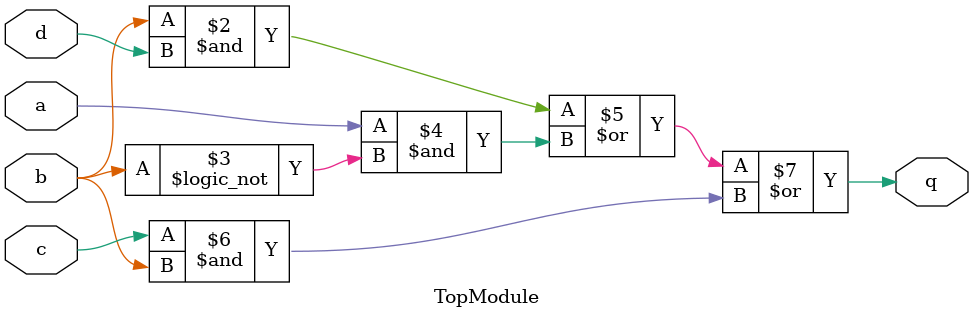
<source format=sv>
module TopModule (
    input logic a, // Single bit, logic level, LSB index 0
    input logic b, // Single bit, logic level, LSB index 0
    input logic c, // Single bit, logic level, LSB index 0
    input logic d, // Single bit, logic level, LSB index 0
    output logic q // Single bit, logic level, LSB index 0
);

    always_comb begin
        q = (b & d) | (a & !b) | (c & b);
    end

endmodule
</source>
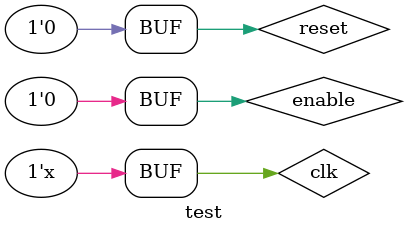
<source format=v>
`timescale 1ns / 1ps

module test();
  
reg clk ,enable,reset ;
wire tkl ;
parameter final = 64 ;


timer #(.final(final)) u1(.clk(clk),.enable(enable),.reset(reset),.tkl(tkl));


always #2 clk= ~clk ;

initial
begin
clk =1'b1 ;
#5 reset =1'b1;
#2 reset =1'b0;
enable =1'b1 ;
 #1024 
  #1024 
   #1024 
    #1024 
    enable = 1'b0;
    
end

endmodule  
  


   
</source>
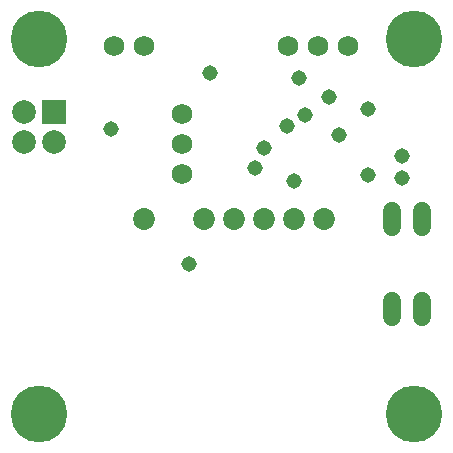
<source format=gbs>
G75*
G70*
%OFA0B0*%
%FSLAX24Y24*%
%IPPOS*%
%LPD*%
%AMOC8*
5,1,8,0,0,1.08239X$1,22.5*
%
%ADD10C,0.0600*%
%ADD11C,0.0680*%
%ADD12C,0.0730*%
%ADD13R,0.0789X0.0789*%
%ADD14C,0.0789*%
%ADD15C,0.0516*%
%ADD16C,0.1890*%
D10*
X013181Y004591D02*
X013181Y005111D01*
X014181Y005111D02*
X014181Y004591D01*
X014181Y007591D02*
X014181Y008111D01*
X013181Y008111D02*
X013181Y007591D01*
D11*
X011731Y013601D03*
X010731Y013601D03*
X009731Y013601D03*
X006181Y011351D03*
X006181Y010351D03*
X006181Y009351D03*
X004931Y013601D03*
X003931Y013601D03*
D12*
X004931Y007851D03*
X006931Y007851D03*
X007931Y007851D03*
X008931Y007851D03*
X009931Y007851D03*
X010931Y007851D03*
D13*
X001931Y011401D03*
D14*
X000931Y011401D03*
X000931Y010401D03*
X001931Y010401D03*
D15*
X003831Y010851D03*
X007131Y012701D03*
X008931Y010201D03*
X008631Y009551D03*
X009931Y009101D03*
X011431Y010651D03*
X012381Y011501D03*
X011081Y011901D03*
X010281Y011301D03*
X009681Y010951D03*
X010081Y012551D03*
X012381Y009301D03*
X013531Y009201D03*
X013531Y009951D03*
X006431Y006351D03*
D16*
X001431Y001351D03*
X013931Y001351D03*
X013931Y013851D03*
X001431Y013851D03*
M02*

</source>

==

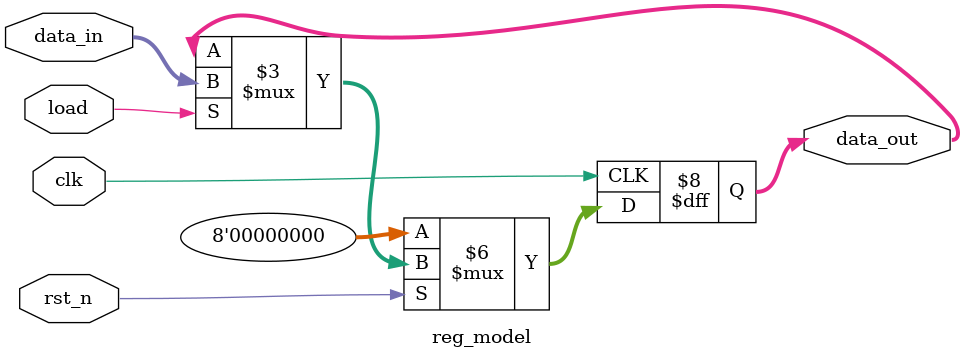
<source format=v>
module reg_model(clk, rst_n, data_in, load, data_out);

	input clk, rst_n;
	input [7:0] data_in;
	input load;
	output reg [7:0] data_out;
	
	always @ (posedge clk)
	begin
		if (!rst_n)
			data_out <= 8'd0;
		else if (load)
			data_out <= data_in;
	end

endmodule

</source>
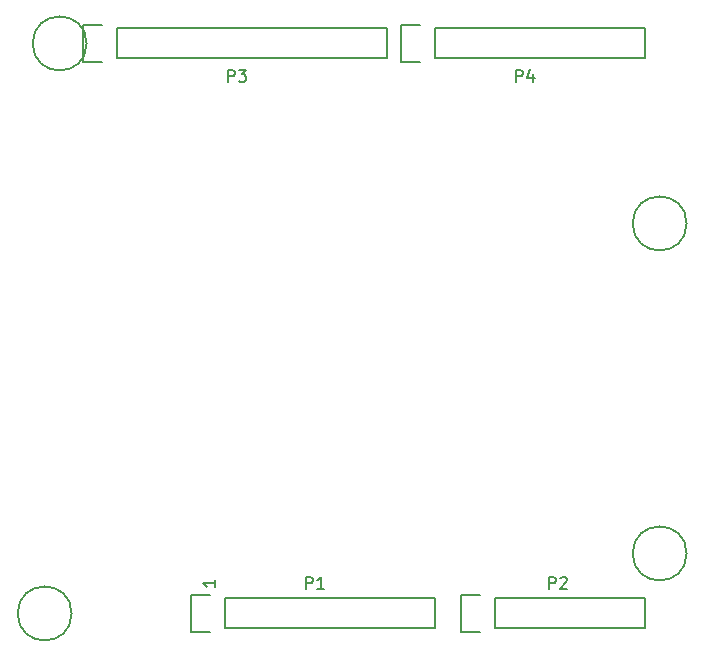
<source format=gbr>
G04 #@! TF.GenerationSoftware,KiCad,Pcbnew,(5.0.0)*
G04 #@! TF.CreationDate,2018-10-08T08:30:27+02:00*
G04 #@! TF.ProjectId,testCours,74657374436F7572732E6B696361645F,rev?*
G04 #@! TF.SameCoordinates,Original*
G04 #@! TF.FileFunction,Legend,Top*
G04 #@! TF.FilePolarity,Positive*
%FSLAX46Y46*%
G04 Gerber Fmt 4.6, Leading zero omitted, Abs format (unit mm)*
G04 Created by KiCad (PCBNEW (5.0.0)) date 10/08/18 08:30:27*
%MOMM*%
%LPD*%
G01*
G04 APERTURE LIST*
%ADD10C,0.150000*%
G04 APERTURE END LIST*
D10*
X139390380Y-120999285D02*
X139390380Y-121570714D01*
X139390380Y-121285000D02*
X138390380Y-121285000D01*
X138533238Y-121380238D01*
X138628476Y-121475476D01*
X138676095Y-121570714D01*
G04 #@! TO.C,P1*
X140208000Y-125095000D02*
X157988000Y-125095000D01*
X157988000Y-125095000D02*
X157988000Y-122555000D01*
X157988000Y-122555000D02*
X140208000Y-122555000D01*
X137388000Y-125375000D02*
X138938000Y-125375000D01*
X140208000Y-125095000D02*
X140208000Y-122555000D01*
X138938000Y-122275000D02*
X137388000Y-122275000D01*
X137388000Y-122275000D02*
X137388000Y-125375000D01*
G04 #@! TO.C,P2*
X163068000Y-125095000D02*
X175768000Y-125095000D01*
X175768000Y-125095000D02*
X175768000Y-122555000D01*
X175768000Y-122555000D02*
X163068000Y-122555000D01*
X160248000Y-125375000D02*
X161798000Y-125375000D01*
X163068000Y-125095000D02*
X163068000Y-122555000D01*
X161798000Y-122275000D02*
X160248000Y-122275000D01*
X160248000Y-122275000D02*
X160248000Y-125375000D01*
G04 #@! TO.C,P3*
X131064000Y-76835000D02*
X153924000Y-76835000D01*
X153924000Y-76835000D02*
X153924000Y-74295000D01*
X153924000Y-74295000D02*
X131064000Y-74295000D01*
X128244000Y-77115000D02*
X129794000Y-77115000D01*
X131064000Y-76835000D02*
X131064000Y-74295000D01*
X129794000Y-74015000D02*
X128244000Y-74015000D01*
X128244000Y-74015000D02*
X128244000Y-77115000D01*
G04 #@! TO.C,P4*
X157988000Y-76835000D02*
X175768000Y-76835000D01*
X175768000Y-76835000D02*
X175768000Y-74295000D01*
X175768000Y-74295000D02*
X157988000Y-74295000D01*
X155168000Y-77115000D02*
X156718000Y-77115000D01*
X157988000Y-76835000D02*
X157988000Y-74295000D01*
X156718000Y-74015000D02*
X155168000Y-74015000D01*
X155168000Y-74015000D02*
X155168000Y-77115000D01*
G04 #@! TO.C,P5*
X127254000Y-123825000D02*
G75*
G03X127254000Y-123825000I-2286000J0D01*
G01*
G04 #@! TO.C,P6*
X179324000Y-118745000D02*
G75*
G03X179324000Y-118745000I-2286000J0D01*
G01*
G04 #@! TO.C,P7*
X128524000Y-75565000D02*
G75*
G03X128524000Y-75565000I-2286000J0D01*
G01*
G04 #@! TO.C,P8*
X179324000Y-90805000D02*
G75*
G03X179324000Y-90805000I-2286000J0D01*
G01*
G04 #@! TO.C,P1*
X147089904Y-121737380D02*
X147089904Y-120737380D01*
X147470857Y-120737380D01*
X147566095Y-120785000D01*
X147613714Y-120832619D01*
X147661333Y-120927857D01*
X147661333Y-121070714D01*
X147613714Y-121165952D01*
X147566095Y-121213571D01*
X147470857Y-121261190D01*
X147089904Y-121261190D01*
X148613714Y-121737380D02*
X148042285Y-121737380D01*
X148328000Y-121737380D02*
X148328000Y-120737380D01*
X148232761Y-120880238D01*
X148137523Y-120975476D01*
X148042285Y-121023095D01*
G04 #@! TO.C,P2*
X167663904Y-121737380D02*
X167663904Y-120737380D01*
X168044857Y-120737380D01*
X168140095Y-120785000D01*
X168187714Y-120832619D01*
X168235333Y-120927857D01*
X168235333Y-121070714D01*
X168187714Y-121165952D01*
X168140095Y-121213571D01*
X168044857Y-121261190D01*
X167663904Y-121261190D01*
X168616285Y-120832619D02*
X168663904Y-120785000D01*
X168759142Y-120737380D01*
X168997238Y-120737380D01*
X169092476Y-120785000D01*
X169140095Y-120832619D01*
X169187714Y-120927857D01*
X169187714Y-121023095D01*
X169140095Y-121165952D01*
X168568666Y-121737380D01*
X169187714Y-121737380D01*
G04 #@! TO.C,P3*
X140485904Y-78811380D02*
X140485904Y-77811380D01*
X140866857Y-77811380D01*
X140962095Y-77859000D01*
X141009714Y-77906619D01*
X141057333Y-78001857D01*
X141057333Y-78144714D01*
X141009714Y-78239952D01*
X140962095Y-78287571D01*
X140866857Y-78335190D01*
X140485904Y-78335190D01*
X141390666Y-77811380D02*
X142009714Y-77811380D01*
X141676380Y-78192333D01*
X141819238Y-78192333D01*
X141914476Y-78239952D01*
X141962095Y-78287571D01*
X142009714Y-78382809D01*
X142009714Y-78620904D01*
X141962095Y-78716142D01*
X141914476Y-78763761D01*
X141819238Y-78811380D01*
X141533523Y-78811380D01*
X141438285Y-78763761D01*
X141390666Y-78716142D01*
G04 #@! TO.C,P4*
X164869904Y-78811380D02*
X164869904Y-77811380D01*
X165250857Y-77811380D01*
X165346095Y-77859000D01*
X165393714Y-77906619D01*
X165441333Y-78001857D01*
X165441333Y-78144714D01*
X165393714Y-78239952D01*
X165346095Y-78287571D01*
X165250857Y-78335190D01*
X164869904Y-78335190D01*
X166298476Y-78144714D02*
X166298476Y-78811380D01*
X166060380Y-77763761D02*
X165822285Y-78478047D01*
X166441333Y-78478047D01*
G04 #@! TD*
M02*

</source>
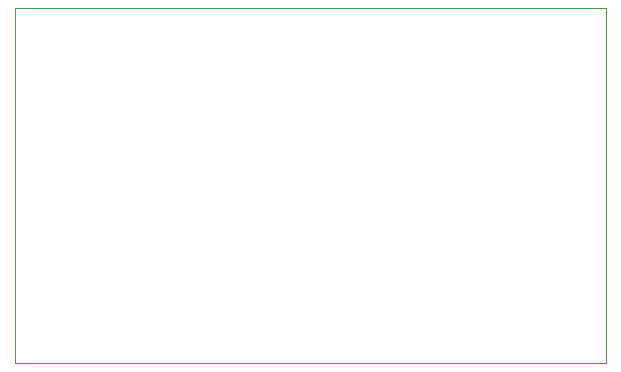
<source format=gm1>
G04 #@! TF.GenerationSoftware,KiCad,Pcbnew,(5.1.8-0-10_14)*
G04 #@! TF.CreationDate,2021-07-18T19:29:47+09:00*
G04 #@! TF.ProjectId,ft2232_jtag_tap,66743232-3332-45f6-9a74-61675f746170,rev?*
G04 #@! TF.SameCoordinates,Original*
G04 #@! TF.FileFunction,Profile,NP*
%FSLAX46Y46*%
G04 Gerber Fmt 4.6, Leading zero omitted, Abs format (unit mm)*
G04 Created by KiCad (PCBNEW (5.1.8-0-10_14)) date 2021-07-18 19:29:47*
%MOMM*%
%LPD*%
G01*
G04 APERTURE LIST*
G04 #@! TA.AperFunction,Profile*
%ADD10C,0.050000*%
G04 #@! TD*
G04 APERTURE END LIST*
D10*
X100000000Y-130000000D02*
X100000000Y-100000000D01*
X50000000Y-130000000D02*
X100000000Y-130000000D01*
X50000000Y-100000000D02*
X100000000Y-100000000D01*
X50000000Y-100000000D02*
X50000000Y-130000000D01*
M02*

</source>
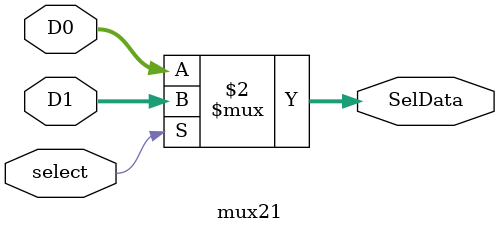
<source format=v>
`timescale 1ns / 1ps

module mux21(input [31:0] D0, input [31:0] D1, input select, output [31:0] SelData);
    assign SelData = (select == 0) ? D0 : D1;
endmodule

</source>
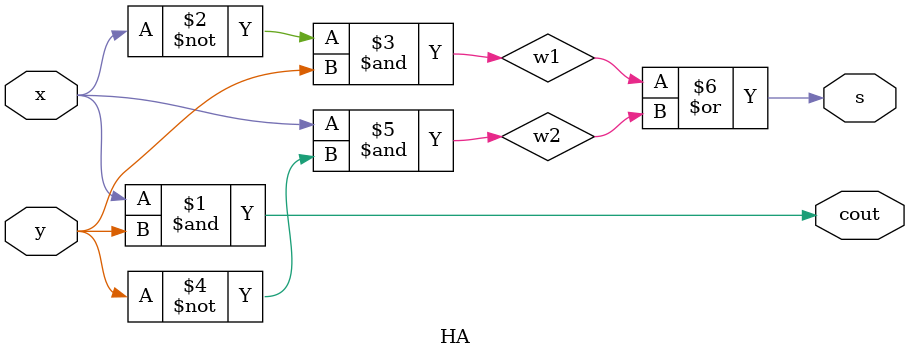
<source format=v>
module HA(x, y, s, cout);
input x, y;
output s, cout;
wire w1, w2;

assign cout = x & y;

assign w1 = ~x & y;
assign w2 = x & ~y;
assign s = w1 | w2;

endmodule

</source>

---

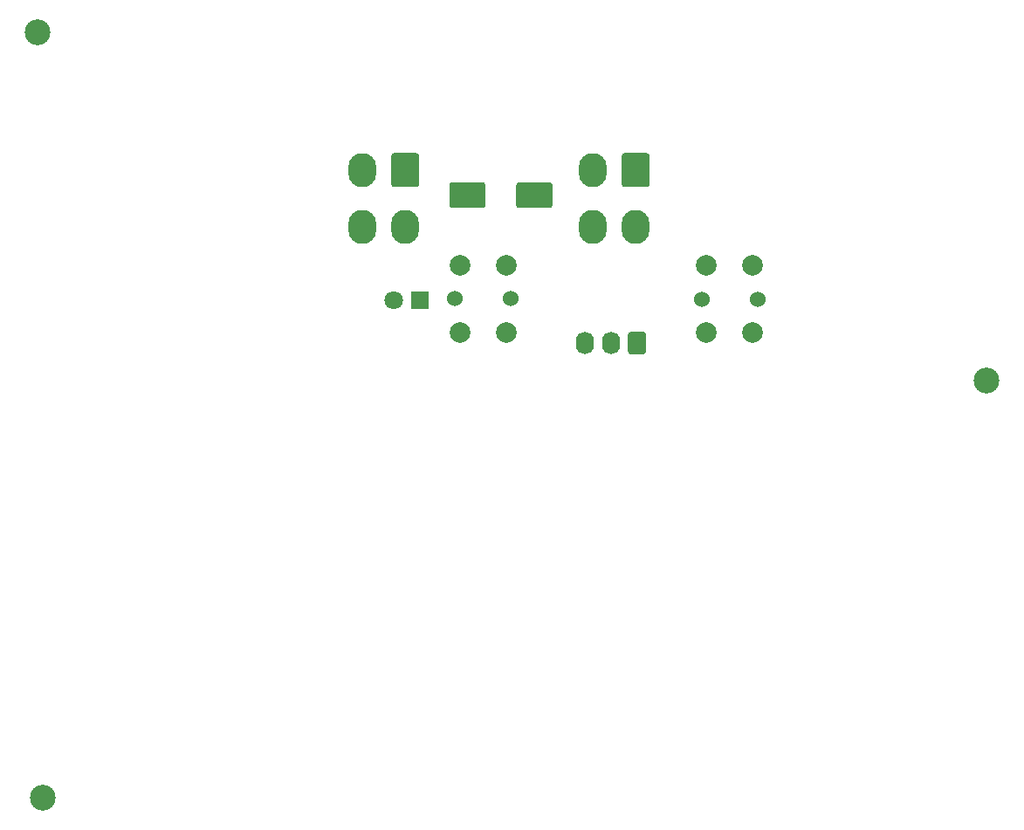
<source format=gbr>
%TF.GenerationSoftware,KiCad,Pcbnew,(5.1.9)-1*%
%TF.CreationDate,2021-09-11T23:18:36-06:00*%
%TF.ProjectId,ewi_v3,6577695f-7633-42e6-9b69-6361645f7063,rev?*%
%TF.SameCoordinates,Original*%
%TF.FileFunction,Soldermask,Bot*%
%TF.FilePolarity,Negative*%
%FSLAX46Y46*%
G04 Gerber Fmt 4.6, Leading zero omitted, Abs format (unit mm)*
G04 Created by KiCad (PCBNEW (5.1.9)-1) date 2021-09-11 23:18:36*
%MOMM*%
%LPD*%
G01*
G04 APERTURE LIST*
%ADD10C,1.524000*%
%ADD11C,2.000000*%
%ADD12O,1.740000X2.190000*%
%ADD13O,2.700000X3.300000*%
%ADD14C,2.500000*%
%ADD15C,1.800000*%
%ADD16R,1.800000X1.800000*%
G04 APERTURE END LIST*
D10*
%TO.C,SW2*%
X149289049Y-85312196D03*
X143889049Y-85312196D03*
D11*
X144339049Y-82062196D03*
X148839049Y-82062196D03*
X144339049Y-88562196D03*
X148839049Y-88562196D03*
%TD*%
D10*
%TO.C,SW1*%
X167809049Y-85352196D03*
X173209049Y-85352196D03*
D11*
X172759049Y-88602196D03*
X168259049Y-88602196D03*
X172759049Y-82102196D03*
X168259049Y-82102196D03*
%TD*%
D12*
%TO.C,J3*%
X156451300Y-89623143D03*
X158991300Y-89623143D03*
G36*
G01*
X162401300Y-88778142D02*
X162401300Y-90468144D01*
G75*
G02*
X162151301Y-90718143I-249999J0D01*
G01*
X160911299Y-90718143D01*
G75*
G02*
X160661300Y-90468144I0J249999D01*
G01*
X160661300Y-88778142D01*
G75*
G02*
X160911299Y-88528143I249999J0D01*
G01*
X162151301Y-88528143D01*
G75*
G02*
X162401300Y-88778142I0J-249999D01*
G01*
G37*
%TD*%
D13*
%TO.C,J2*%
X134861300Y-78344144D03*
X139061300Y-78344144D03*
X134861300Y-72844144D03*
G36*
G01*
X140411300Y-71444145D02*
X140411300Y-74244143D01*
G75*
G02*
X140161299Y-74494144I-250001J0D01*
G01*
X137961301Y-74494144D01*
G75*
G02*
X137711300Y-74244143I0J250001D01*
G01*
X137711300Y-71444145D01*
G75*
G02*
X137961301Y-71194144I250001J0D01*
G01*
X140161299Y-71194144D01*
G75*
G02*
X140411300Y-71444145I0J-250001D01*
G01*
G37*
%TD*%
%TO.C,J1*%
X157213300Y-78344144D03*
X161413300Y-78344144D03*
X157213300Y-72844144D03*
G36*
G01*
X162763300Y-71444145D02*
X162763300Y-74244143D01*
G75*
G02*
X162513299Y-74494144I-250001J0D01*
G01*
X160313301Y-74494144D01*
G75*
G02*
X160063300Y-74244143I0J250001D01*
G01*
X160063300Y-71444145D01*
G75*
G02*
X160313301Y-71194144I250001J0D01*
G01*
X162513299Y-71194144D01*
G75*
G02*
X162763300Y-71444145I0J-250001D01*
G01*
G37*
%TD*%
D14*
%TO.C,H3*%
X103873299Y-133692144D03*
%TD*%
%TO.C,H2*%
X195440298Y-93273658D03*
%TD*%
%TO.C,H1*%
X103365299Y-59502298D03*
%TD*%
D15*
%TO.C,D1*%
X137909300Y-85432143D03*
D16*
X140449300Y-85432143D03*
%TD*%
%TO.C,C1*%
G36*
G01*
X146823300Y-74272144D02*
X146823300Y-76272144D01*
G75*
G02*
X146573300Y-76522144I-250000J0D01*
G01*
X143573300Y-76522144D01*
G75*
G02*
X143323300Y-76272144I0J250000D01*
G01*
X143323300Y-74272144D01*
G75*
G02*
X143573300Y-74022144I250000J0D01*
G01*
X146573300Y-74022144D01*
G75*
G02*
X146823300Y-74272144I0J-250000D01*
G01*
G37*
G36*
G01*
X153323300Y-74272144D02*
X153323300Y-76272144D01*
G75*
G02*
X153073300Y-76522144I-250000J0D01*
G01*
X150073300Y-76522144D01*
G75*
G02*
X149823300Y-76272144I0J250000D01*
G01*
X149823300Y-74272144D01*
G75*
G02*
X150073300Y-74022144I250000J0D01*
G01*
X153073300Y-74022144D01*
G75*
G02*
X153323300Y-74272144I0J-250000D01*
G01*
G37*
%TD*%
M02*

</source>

**Work instruction:** Where the string "KiCad" appears in a line of the entries above, return that line.

**Written reply:**
G04 #@! TF.GenerationSoftware,KiCad,Pcbnew,(5.0.0)*
G04 Created by KiCad (PCBNEW (5.0.0)) date 10/08/18 08:30:27*
G04 #@! TF.GenerationSoftware,KiCad,Pcbnew,(5.1.8-0-10_14)*
G04 Created by KiCad (PCBNEW (5.1.8-0-10_14)) date 2021-07-18 19:29:47*
%TF.GenerationSoftware,KiCad,Pcbnew,(5.1.9)-1*%
G04 Created by KiCad (PCBNEW (5.1.9)-1) date 2021-09-11 23:18:36*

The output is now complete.